What the task requires: Between the line containing "The state is" and the line containing "A prediction that’s" lies a run of lines; give that run again exactly, with both of those lines, and nothing else from the entries below.

Page images and extracted text:
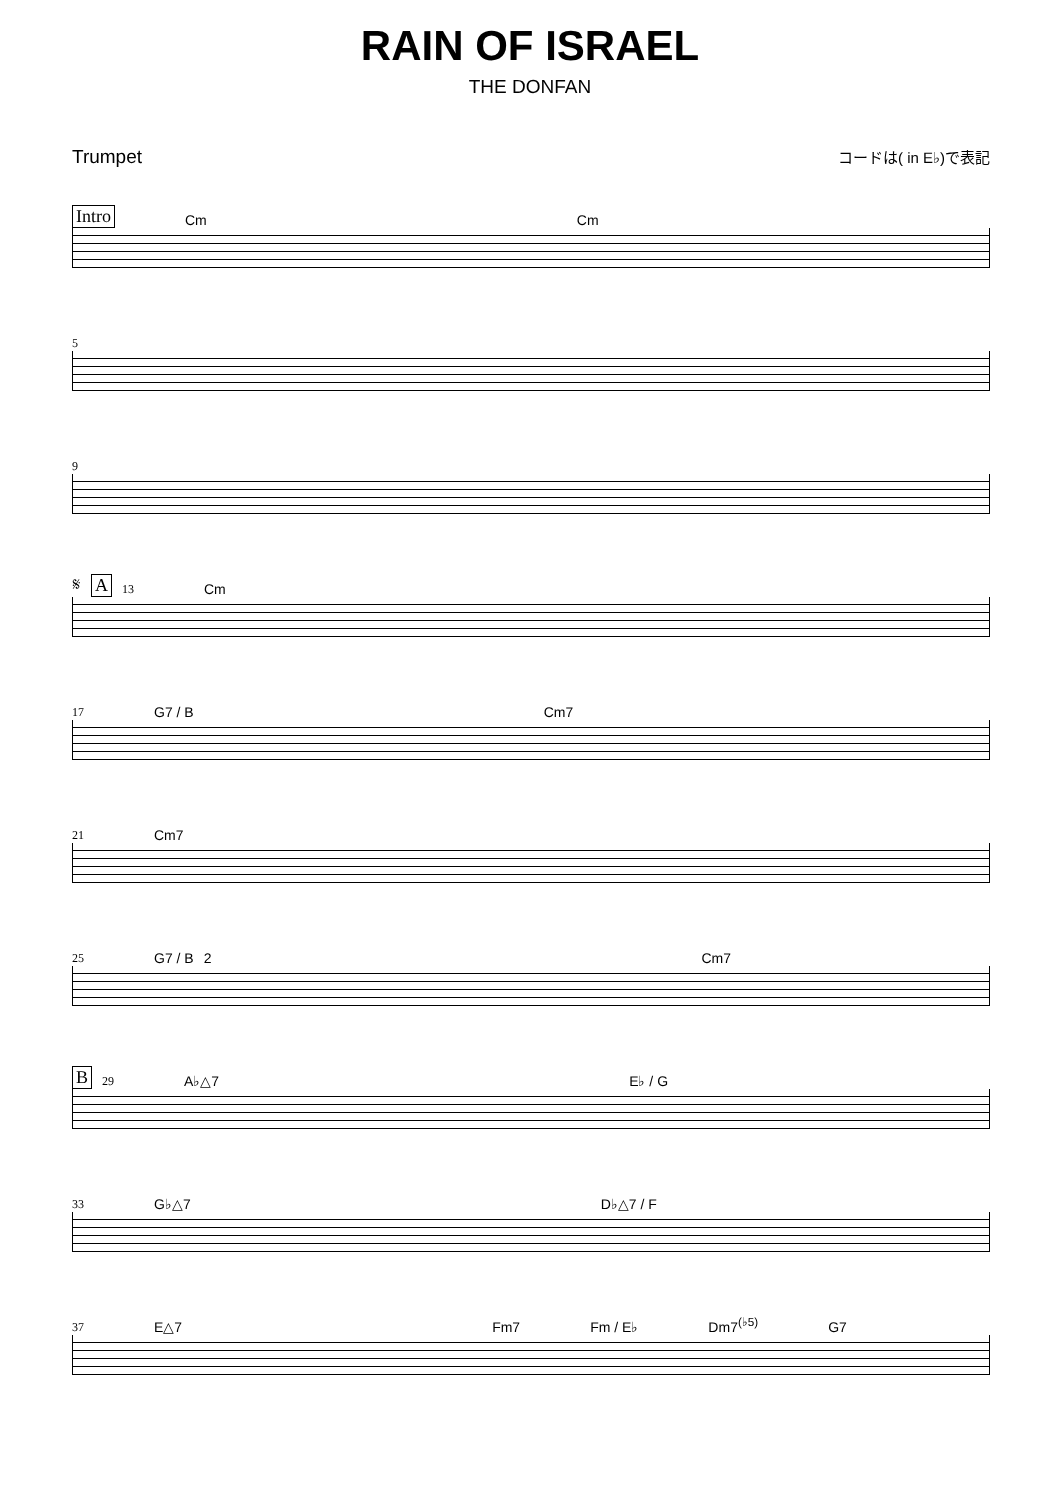RAIN OF ISRAEL
THE DONFAN
Trumpet コードは( in E♭)で表記
Intro Cm Cm
5
9
𝄋 A 13 Cm
17 G7 / B Cm7
21 Cm7
25 G7 / B 2 Cm7
B 29 A♭△7 E♭ / G
33 G♭△7 D♭△7 / F
37 E△7 Fm7 Fm / E♭ Dm7<sup>(♭5)</sup> G7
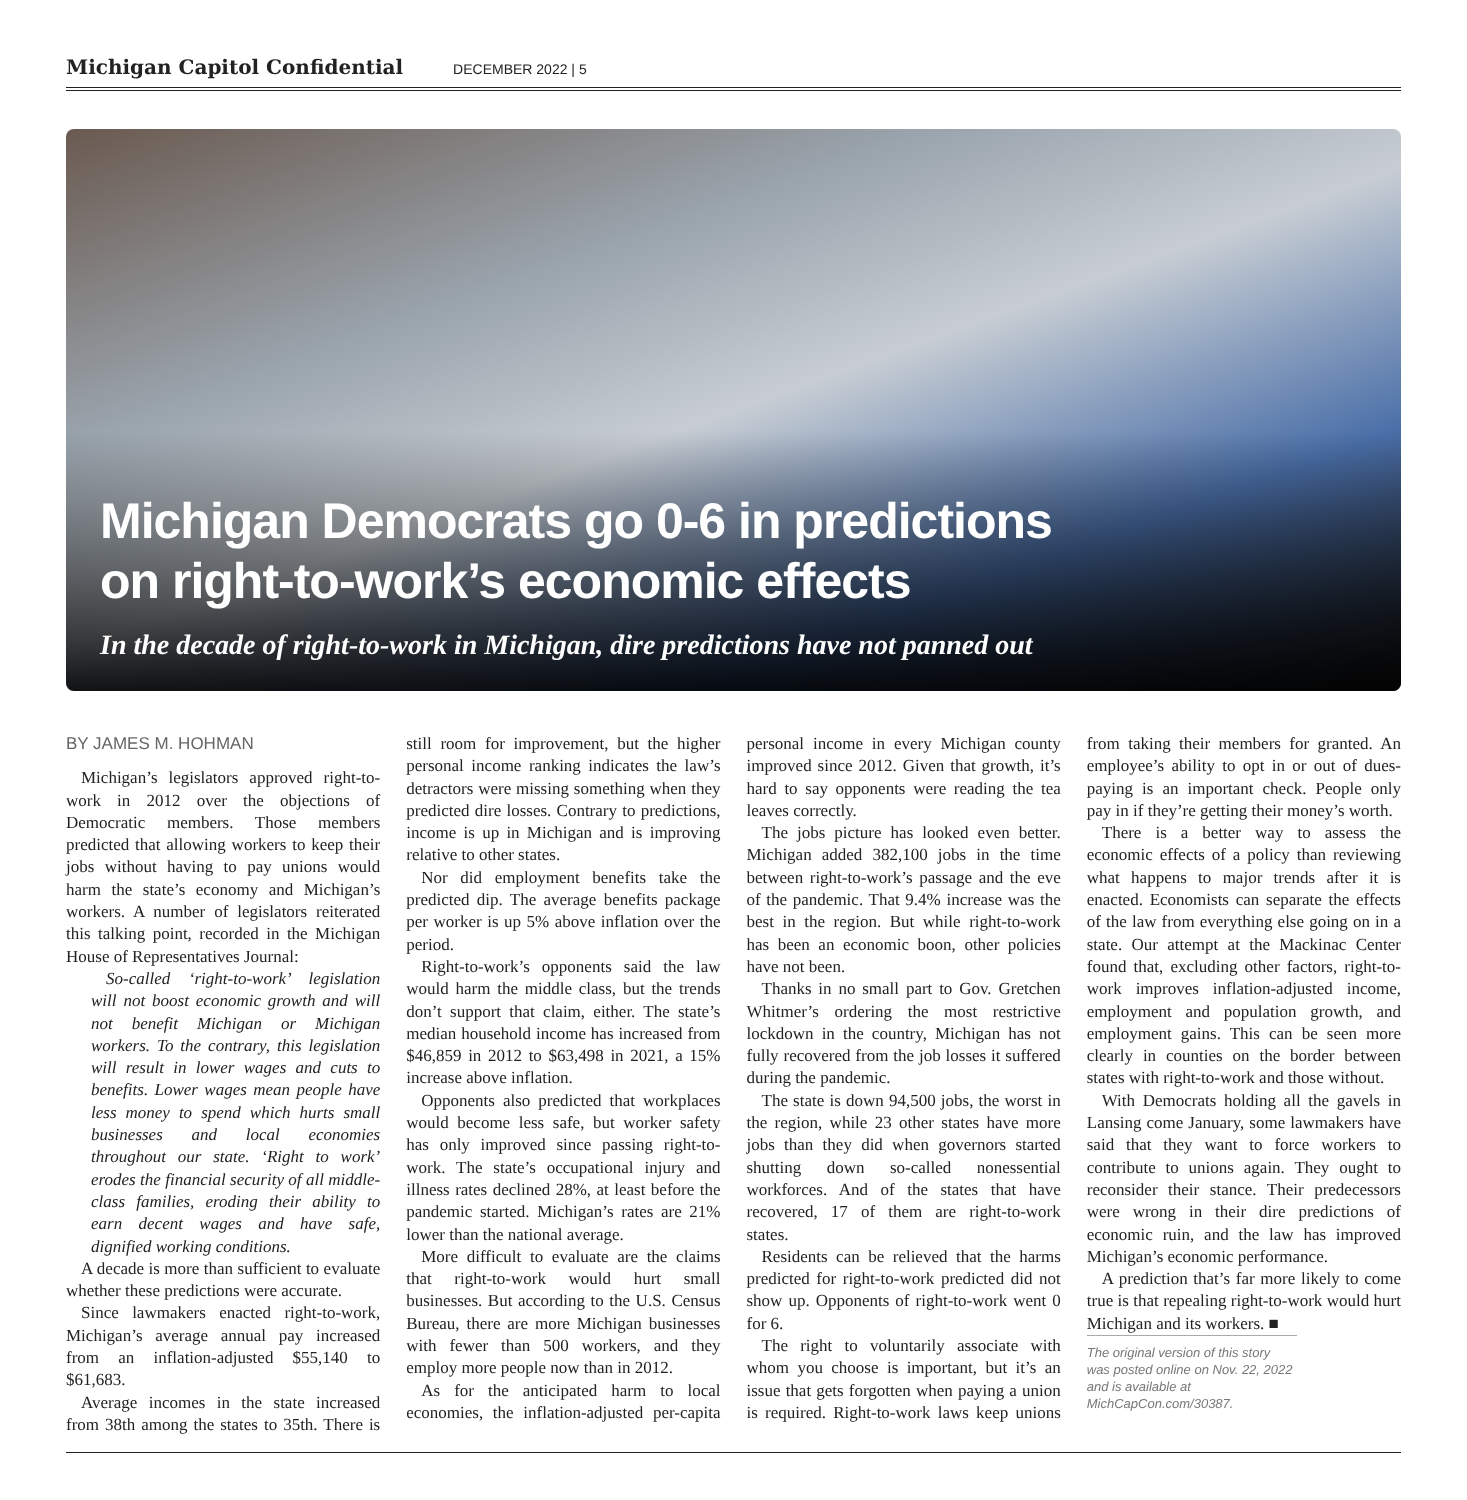Michigan Capitol Confidential DECEMBER 2022 | 5
Michigan Democrats go 0-6 in predictions
on right-to-work’s economic effects
In the decade of right-to-work in Michigan, dire predictions have not panned out
BY JAMES M. HOHMAN
Michigan’s legislators approved right-to-work in 2012 over the objections of Democratic members. Those members predicted that allowing workers to keep their jobs without having to pay unions would harm the state’s economy and Michigan’s workers. A number of legislators reiterated this talking point, recorded in the Michigan House of Representatives Journal:
So-called ‘right-to-work’ legislation will not boost economic growth and will not benefit Michigan or Michigan workers. To the contrary, this legislation will result in lower wages and cuts to benefits. Lower wages mean people have less money to spend which hurts small businesses and local economies throughout our state. ‘Right to work’ erodes the financial security of all middle-class families, eroding their ability to earn decent wages and have safe, dignified working conditions.
A decade is more than sufficient to evaluate whether these predictions were accurate.
Since lawmakers enacted right-to-work, Michigan’s average annual pay increased from an inflation-adjusted $55,140 to $61,683.
Average incomes in the state increased from 38th among the states to 35th. There is still room for improvement, but the higher personal income ranking indicates the law’s detractors were missing something when they predicted dire losses. Contrary to predictions, income is up in Michigan and is improving relative to other states.
Nor did employment benefits take the predicted dip. The average benefits package per worker is up 5% above inflation over the period.
Right-to-work’s opponents said the law would harm the middle class, but the trends don’t support that claim, either. The state’s median household income has increased from $46,859 in 2012 to $63,498 in 2021, a 15% increase above inflation.
Opponents also predicted that workplaces would become less safe, but worker safety has only improved since passing right-to-work. The state’s occupational injury and illness rates declined 28%, at least before the pandemic started. Michigan’s rates are 21% lower than the national average.
More difficult to evaluate are the claims that right-to-work would hurt small businesses. But according to the U.S. Census Bureau, there are more Michigan businesses with fewer than 500 workers, and they employ more people now than in 2012.
As for the anticipated harm to local economies, the inflation-adjusted per-capita personal income in every Michigan county improved since 2012. Given that growth, it’s hard to say opponents were reading the tea leaves correctly.
The jobs picture has looked even better. Michigan added 382,100 jobs in the time between right-to-work’s passage and the eve of the pandemic. That 9.4% increase was the best in the region. But while right-to-work has been an economic boon, other policies have not been.
Thanks in no small part to Gov. Gretchen Whitmer’s ordering the most restrictive lockdown in the country, Michigan has not fully recovered from the job losses it suffered during the pandemic.
The state is down 94,500 jobs, the worst in the region, while 23 other states have more jobs than they did when governors started shutting down so-called nonessential workforces. And of the states that have recovered, 17 of them are right-to-work states.
Residents can be relieved that the harms predicted for right-to-work predicted did not show up. Opponents of right-to-work went 0 for 6.
The right to voluntarily associate with whom you choose is important, but it’s an issue that gets forgotten when paying a union is required. Right-to-work laws keep unions from taking their members for granted. An employee’s ability to opt in or out of dues-paying is an important check. People only pay in if they’re getting their money’s worth.
There is a better way to assess the economic effects of a policy than reviewing what happens to major trends after it is enacted. Economists can separate the effects of the law from everything else going on in a state. Our attempt at the Mackinac Center found that, excluding other factors, right-to-work improves inflation-adjusted income, employment and population growth, and employment gains. This can be seen more clearly in counties on the border between states with right-to-work and those without.
With Democrats holding all the gavels in Lansing come January, some lawmakers have said that they want to force workers to contribute to unions again. They ought to reconsider their stance. Their predecessors were wrong in their dire predictions of economic ruin, and the law has improved Michigan’s economic performance.
A prediction that’s far more likely to come true is that repealing right-to-work would hurt Michigan and its workers. ■
The original version of this story was posted online on Nov. 22, 2022 and is available at MichCapCon.com/30387.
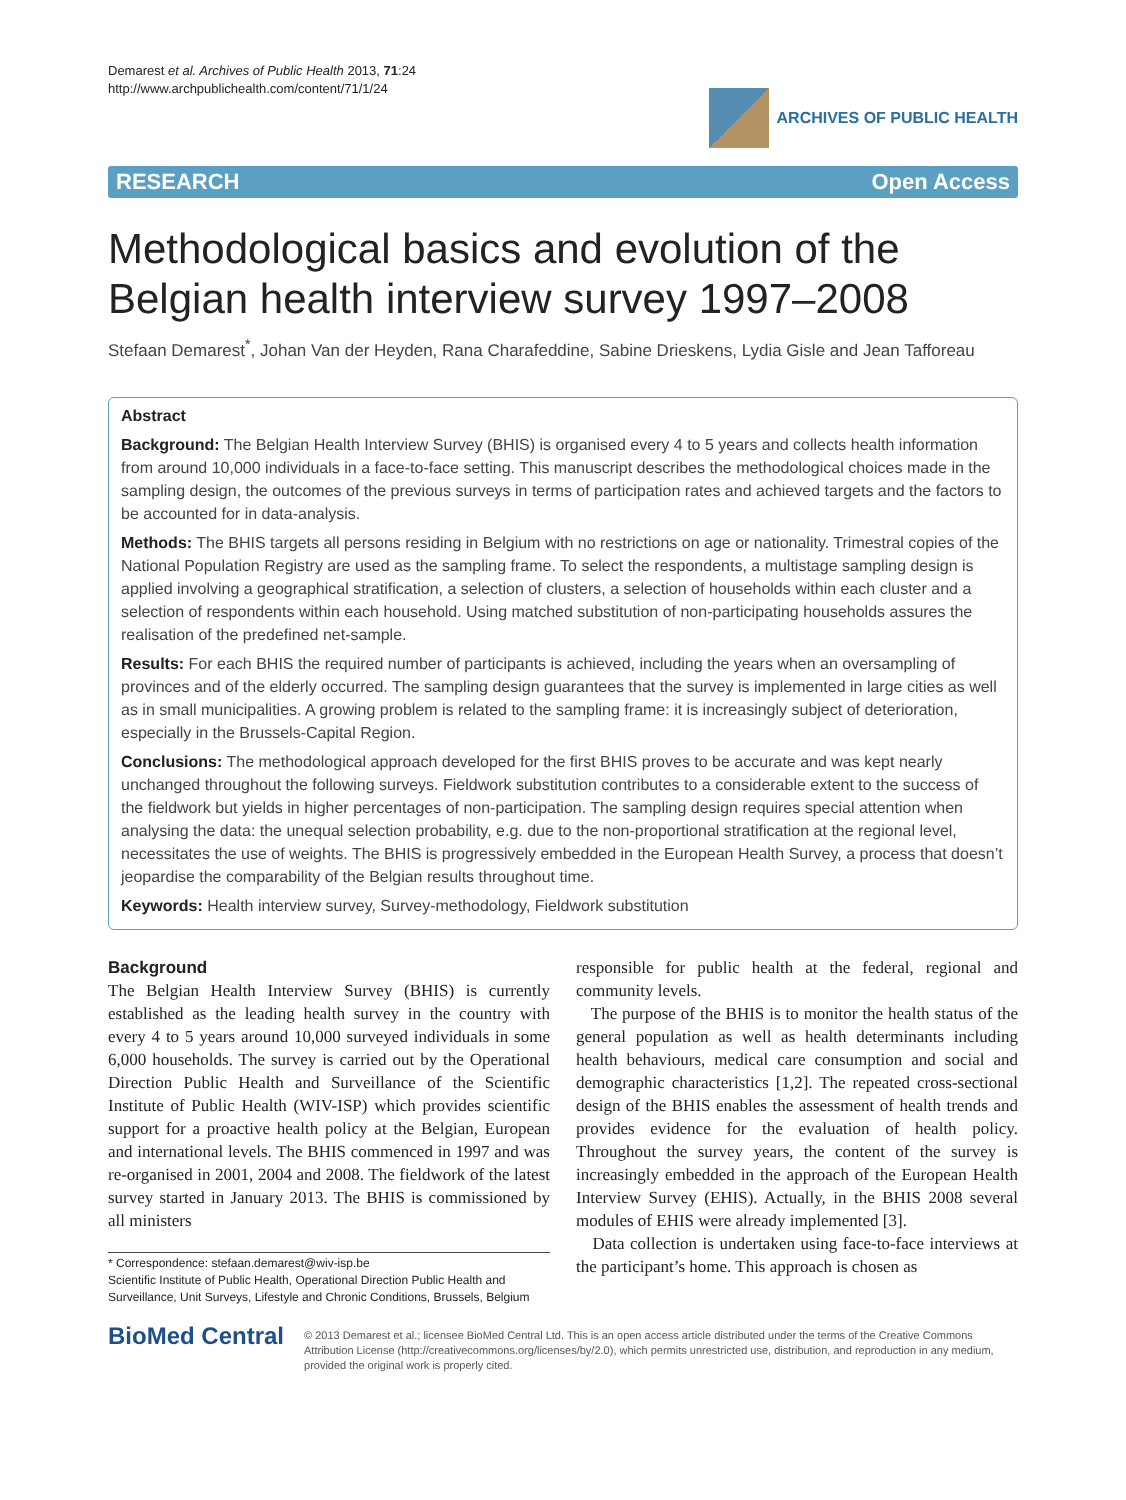Demarest et al. Archives of Public Health 2013, 71:24
http://www.archpublichealth.com/content/71/1/24
ARCHIVES OF PUBLIC HEALTH
RESEARCH Open Access
Methodological basics and evolution of the Belgian health interview survey 1997–2008
Stefaan Demarest<sup>*</sup>, Johan Van der Heyden, Rana Charafeddine, Sabine Drieskens, Lydia Gisle and Jean Tafforeau
Abstract
Background: The Belgian Health Interview Survey (BHIS) is organised every 4 to 5 years and collects health information from around 10,000 individuals in a face-to-face setting. This manuscript describes the methodological choices made in the sampling design, the outcomes of the previous surveys in terms of participation rates and achieved targets and the factors to be accounted for in data-analysis.
Methods: The BHIS targets all persons residing in Belgium with no restrictions on age or nationality. Trimestral copies of the National Population Registry are used as the sampling frame. To select the respondents, a multistage sampling design is applied involving a geographical stratification, a selection of clusters, a selection of households within each cluster and a selection of respondents within each household. Using matched substitution of non-participating households assures the realisation of the predefined net-sample.
Results: For each BHIS the required number of participants is achieved, including the years when an oversampling of provinces and of the elderly occurred. The sampling design guarantees that the survey is implemented in large cities as well as in small municipalities. A growing problem is related to the sampling frame: it is increasingly subject of deterioration, especially in the Brussels-Capital Region.
Conclusions: The methodological approach developed for the first BHIS proves to be accurate and was kept nearly unchanged throughout the following surveys. Fieldwork substitution contributes to a considerable extent to the success of the fieldwork but yields in higher percentages of non-participation. The sampling design requires special attention when analysing the data: the unequal selection probability, e.g. due to the non-proportional stratification at the regional level, necessitates the use of weights. The BHIS is progressively embedded in the European Health Survey, a process that doesn’t jeopardise the comparability of the Belgian results throughout time.
Keywords: Health interview survey, Survey-methodology, Fieldwork substitution
Background
The Belgian Health Interview Survey (BHIS) is currently established as the leading health survey in the country with every 4 to 5 years around 10,000 surveyed individuals in some 6,000 households. The survey is carried out by the Operational Direction Public Health and Surveillance of the Scientific Institute of Public Health (WIV-ISP) which provides scientific support for a proactive health policy at the Belgian, European and international levels. The BHIS commenced in 1997 and was re-organised in 2001, 2004 and 2008. The fieldwork of the latest survey started in January 2013. The BHIS is commissioned by all ministers
* Correspondence: stefaan.demarest@wiv-isp.be
Scientific Institute of Public Health, Operational Direction Public Health and Surveillance, Unit Surveys, Lifestyle and Chronic Conditions, Brussels, Belgium
responsible for public health at the federal, regional and community levels.
The purpose of the BHIS is to monitor the health status of the general population as well as health determinants including health behaviours, medical care consumption and social and demographic characteristics [1,2]. The repeated cross-sectional design of the BHIS enables the assessment of health trends and provides evidence for the evaluation of health policy. Throughout the survey years, the content of the survey is increasingly embedded in the approach of the European Health Interview Survey (EHIS). Actually, in the BHIS 2008 several modules of EHIS were already implemented [3].
Data collection is undertaken using face-to-face interviews at the participant’s home. This approach is chosen as
BioMed Central
© 2013 Demarest et al.; licensee BioMed Central Ltd. This is an open access article distributed under the terms of the Creative Commons Attribution License (http://creativecommons.org/licenses/by/2.0), which permits unrestricted use, distribution, and reproduction in any medium, provided the original work is properly cited.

Completed task:
The state is down 94,500 jobs, the worst in the region, while 23 other states have more jobs than they did when governors started shutting down so-called nonessential workforces. And of the states that have recovered, 17 of them are right-to-work states.
Residents can be relieved that the harms predicted for right-to-work predicted did not show up. Opponents of right-to-work went 0 for 6.
The right to voluntarily associate with whom you choose is important, but it’s an issue that gets forgotten when paying a union is required. Right-to-work laws keep unions from taking their members for granted. An employee’s ability to opt in or out of dues-paying is an important check. People only pay in if they’re getting their money’s worth.
There is a better way to assess the economic effects of a policy than reviewing what happens to major trends after it is enacted. Economists can separate the effects of the law from everything else going on in a state. Our attempt at the Mackinac Center found that, excluding other factors, right-to-work improves inflation-adjusted income, employment and population growth, and employment gains. This can be seen more clearly in counties on the border between states with right-to-work and those without.
With Democrats holding all the gavels in Lansing come January, some lawmakers have said that they want to force workers to contribute to unions again. They ought to reconsider their stance. Their predecessors were wrong in their dire predictions of economic ruin, and the law has improved Michigan’s economic performance.
A prediction that’s far more likely to come true is that repealing right-to-work would hurt Michigan and its workers. ■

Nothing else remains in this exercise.